Much has been written over the years about the average age of credit union membership. The premise to most analyses is that average age is rising, creating marketing challenges for some cooperatives.
Not so fast! There is plenty of indication that just the opposite is happening. The secret may be as simple as relationship building, which increases trust.
According to a 2014 Harris Poll, trust in Wall Street and mortgage lenders has fallen by 57%, half of American adults (50%) say their trust in banks has declined in recent years compared to just 18% that say the same about credit unions.
The biggest factors influencing trust across demographics are personal experience, customer care, and engagement. Known for their unmitigated commitment to advancing financial education in the communities they serve and their member-oriented proclivity, credit unions have increasingly defined themselves as the most secure alternative to traditional banking. Despite that roughly a quarter of respondents place community involvement high on the influence factor, the poll suggests that visibility in the community is what gives credit unions a nearly three-quarter favorability rating.
Big banking has unwittingly abetted their own trust decline through collusion in the housing bubble and sub-subsequent burst, government bailouts, and endless consolidations, mergers, and closures—which combined led to higher bank fees and declining interest rates on savings.
Millennials and Gen-Xers are among the most distrustful of all financial institutions. So, engaging young adults is imperative to long-term stability. The challenge is employing an approach that does not alienate older demographics.
Ironically, financial education is a viable solution and one that comes naturally to credit unions, which have had to explain their way into society. That is, as they’ve grown, credit unions have had to define member-owned financial cooperatives, how they work, how they benefit individuals and communities, and the paths to membership. Thus, credit unions have been decades ahead of the financial literacy trend.
Still, by all accessible public accounts, the average age of credit union membership is 47. A solution to reducing the average age without compromising the older demographics is to provide financial literacy programs for young learners beginning at the time they learn to read.
Several programs accomplish this but none is as highly visible as The Berenstain Bears Financial Literacy Program, which uses the iconic children’s characters to teach the money management concept Save, Share, Spend, Earn and is easily recognized by millennials and their parents, both of whom grew up with The Berenstain Bears.

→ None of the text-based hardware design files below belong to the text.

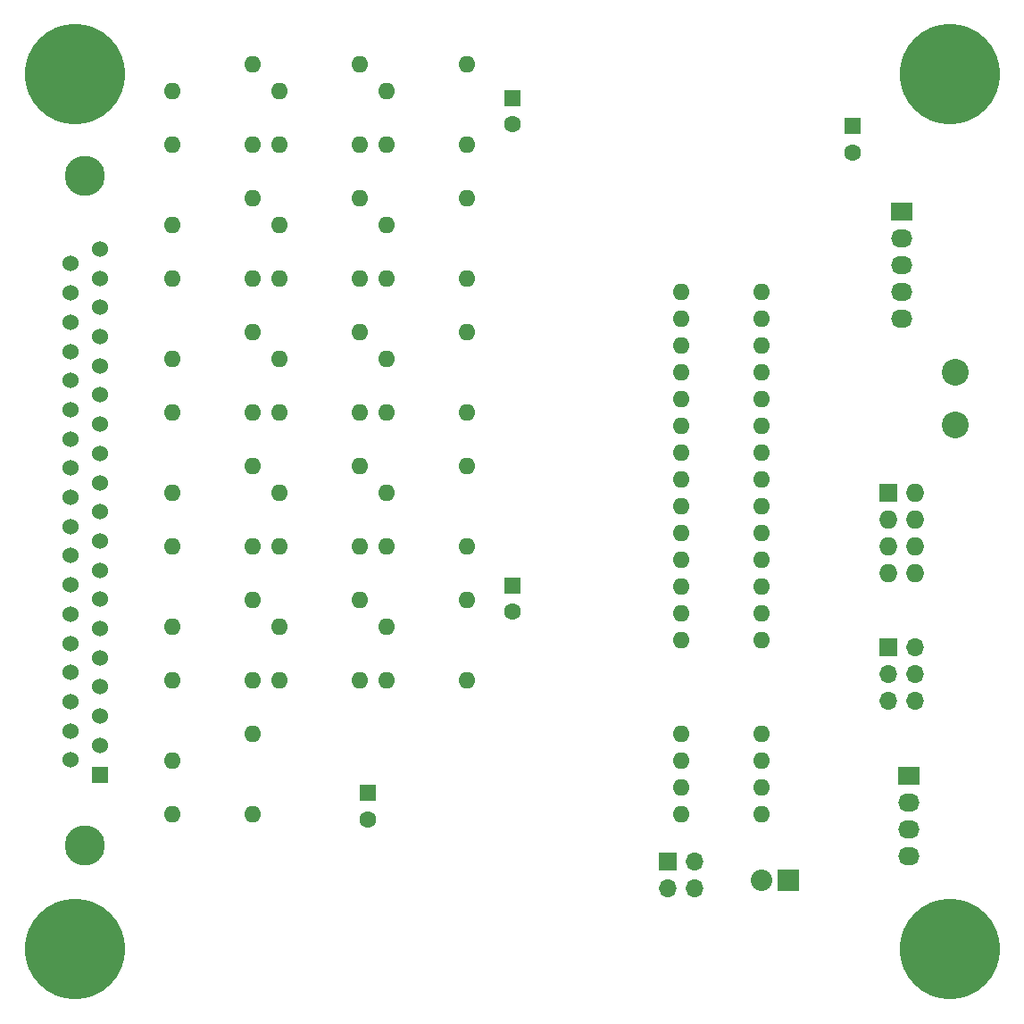
<source format=gbr>
G04 #@! TF.FileFunction,Soldermask,Bot*
%FSLAX46Y46*%
G04 Gerber Fmt 4.6, Leading zero omitted, Abs format (unit mm)*
G04 Created by KiCad (PCBNEW (after 2015-mar-04 BZR unknown)-product) date 6/9/2017 12:02:43 PM*
%MOMM*%
G01*
G04 APERTURE LIST*
%ADD10C,0.150000*%
%ADD11C,9.525000*%
%ADD12R,2.032000X2.032000*%
%ADD13O,2.032000X2.032000*%
%ADD14R,1.524000X1.524000*%
%ADD15C,1.524000*%
%ADD16C,3.810000*%
%ADD17O,1.600000X1.600000*%
%ADD18R,1.727200X1.727200*%
%ADD19O,1.727200X1.727200*%
%ADD20R,2.032000X1.727200*%
%ADD21O,2.032000X1.727200*%
%ADD22R,1.700000X1.700000*%
%ADD23O,1.700000X1.700000*%
%ADD24C,2.540000*%
%ADD25R,1.600000X1.600000*%
%ADD26C,1.600000*%
G04 APERTURE END LIST*
D10*
D11*
X6000000Y-6000000D03*
X89000000Y-6000000D03*
X6000000Y-89000000D03*
X89000000Y-89000000D03*
D12*
X73660000Y-82423000D03*
D13*
X71120000Y-82423000D03*
D14*
X8422400Y-72417400D03*
D15*
X8422400Y-69648800D03*
X8422400Y-66880200D03*
X8422400Y-64111600D03*
X8422400Y-61343000D03*
X8422400Y-58574400D03*
X8422400Y-55805800D03*
X8422400Y-53037200D03*
X8422400Y-50268600D03*
D16*
X7000000Y-79123000D03*
X7000000Y-15623000D03*
D15*
X8422400Y-47500000D03*
X8422400Y-44731400D03*
X8422400Y-41962800D03*
X8422400Y-39194200D03*
X8422400Y-36425600D03*
X8422400Y-33657000D03*
X8422400Y-30888400D03*
X8422400Y-28119800D03*
X8422400Y-25351200D03*
X8422400Y-22582600D03*
X5577600Y-71045800D03*
X5577600Y-68277200D03*
X5577600Y-65508600D03*
X5577600Y-62740000D03*
X5577600Y-59971400D03*
X5577600Y-57202800D03*
X5577600Y-54434200D03*
X5577600Y-51665600D03*
X5577600Y-48897000D03*
X5577600Y-46128400D03*
X5577600Y-43359800D03*
X5577600Y-40591200D03*
X5577600Y-37822600D03*
X5577600Y-35054000D03*
X5577600Y-32285400D03*
X5577600Y-29516800D03*
X5577600Y-26748200D03*
X5577600Y-23979600D03*
D17*
X63500000Y-26670000D03*
X63500000Y-29210000D03*
X63500000Y-31750000D03*
X63500000Y-34290000D03*
X63500000Y-36830000D03*
X63500000Y-39370000D03*
X63500000Y-41910000D03*
X63500000Y-44450000D03*
X63500000Y-46990000D03*
X63500000Y-49530000D03*
X63500000Y-52070000D03*
X63500000Y-54610000D03*
X63500000Y-57150000D03*
X63500000Y-59690000D03*
X71120000Y-59690000D03*
X71120000Y-57150000D03*
X71120000Y-54610000D03*
X71120000Y-52070000D03*
X71120000Y-49530000D03*
X71120000Y-46990000D03*
X71120000Y-44450000D03*
X71120000Y-41910000D03*
X71120000Y-39370000D03*
X71120000Y-36830000D03*
X71120000Y-34290000D03*
X71120000Y-31750000D03*
X71120000Y-29210000D03*
X71120000Y-26670000D03*
X63500000Y-68580000D03*
X63500000Y-71120000D03*
X63500000Y-73660000D03*
X63500000Y-76200000D03*
X71120000Y-76200000D03*
X71120000Y-73660000D03*
X71120000Y-71120000D03*
X71120000Y-68580000D03*
D18*
X83185000Y-45720000D03*
D19*
X85725000Y-45720000D03*
X83185000Y-48260000D03*
X85725000Y-48260000D03*
X83185000Y-50800000D03*
X85725000Y-50800000D03*
X83185000Y-53340000D03*
X85725000Y-53340000D03*
D20*
X84455000Y-19050000D03*
D21*
X84455000Y-21590000D03*
X84455000Y-24130000D03*
X84455000Y-26670000D03*
X84455000Y-29210000D03*
D20*
X85118000Y-72550000D03*
D21*
X85118000Y-75090000D03*
X85118000Y-77630000D03*
X85118000Y-80170000D03*
D22*
X83185000Y-60325000D03*
D23*
X85725000Y-60325000D03*
X83185000Y-62865000D03*
X85725000Y-62865000D03*
X83185000Y-65405000D03*
X85725000Y-65405000D03*
D22*
X62230000Y-80645000D03*
D23*
X64770000Y-80645000D03*
X62230000Y-83185000D03*
X64770000Y-83185000D03*
D17*
X22860000Y-12700000D03*
X15240000Y-7620000D03*
X15240000Y-12700000D03*
X22860000Y-5080000D03*
X33020000Y-12700000D03*
X25400000Y-7620000D03*
X25400000Y-12700000D03*
X33020000Y-5080000D03*
X43180000Y-12700000D03*
X35560000Y-7620000D03*
X35560000Y-12700000D03*
X43180000Y-5080000D03*
X22860000Y-25400000D03*
X15240000Y-20320000D03*
X15240000Y-25400000D03*
X22860000Y-17780000D03*
X33020000Y-25400000D03*
X25400000Y-20320000D03*
X25400000Y-25400000D03*
X33020000Y-17780000D03*
X43180000Y-25400000D03*
X35560000Y-20320000D03*
X35560000Y-25400000D03*
X43180000Y-17780000D03*
X22860000Y-38100000D03*
X15240000Y-33020000D03*
X15240000Y-38100000D03*
X22860000Y-30480000D03*
X33020000Y-38100000D03*
X25400000Y-33020000D03*
X25400000Y-38100000D03*
X33020000Y-30480000D03*
X43180000Y-38100000D03*
X35560000Y-33020000D03*
X35560000Y-38100000D03*
X43180000Y-30480000D03*
X22860000Y-50800000D03*
X15240000Y-45720000D03*
X15240000Y-50800000D03*
X22860000Y-43180000D03*
X33020000Y-50800000D03*
X25400000Y-45720000D03*
X25400000Y-50800000D03*
X33020000Y-43180000D03*
X43180000Y-50800000D03*
X35560000Y-45720000D03*
X35560000Y-50800000D03*
X43180000Y-43180000D03*
X22860000Y-63500000D03*
X15240000Y-58420000D03*
X15240000Y-63500000D03*
X22860000Y-55880000D03*
X33020000Y-63500000D03*
X25400000Y-58420000D03*
X25400000Y-63500000D03*
X33020000Y-55880000D03*
X43180000Y-63500000D03*
X35560000Y-58420000D03*
X35560000Y-63500000D03*
X43180000Y-55880000D03*
X22860000Y-76200000D03*
X15240000Y-71120000D03*
X15240000Y-76200000D03*
X22860000Y-68580000D03*
D24*
X89535000Y-34290000D03*
X89535000Y-39290000D03*
D25*
X33782000Y-74168000D03*
D26*
X33782000Y-76668000D03*
D25*
X47498000Y-54483000D03*
D26*
X47498000Y-56983000D03*
D25*
X47498000Y-8255000D03*
D26*
X47498000Y-10755000D03*
D25*
X79756000Y-10922000D03*
D26*
X79756000Y-13422000D03*
M02*

</source>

In essence, this high-profile program reaches multiple generations.
The program was developed by educators at Franklin Mint Federal Credit Union (FMFCU), which had been conducting financial education lessons from Kindergarten through retirement-age. Not coincidentally, FMFCU’s average membership age remained steady at 39 between 2005 and 2012 and skewed slightly upward to 41 in 2013 following a couple of mergers. At 41 and holding, FMFCU anticipates a downward tick in average membership age in 2015 and 2016, broadening by about a decade its gap with the national average.
Leading with education, FMFCU is able to cross-promote products. For example, the parents of Cub Account holders are introduced to a myriad of products like interest-bearing checking, low-interest auto loans, first mortgages, etc. Likewise, members inquiring about refinancing, second mortgages, financial planning, and the like are introduced to Cub Accounts for their children and grandchildren. The Cub Account is a product within The Berenstain Bears Financial Literacy Program suite. Available to children ten and under, it comes with perks such as a membership card, matching piggy bank savings, and a birthday bonus. For the Credit Union, the Cub Account establishes membership for life.
FMFCU’s commitment to financial education and literacy within its defined operating region and under-served areas also provides a natural vehicle for expansion of select employer groups. These efforts evolve into new branches, ATMs, and online banking opportunities—all of which are embraced by Millennials, and none at the expense of existing demographics.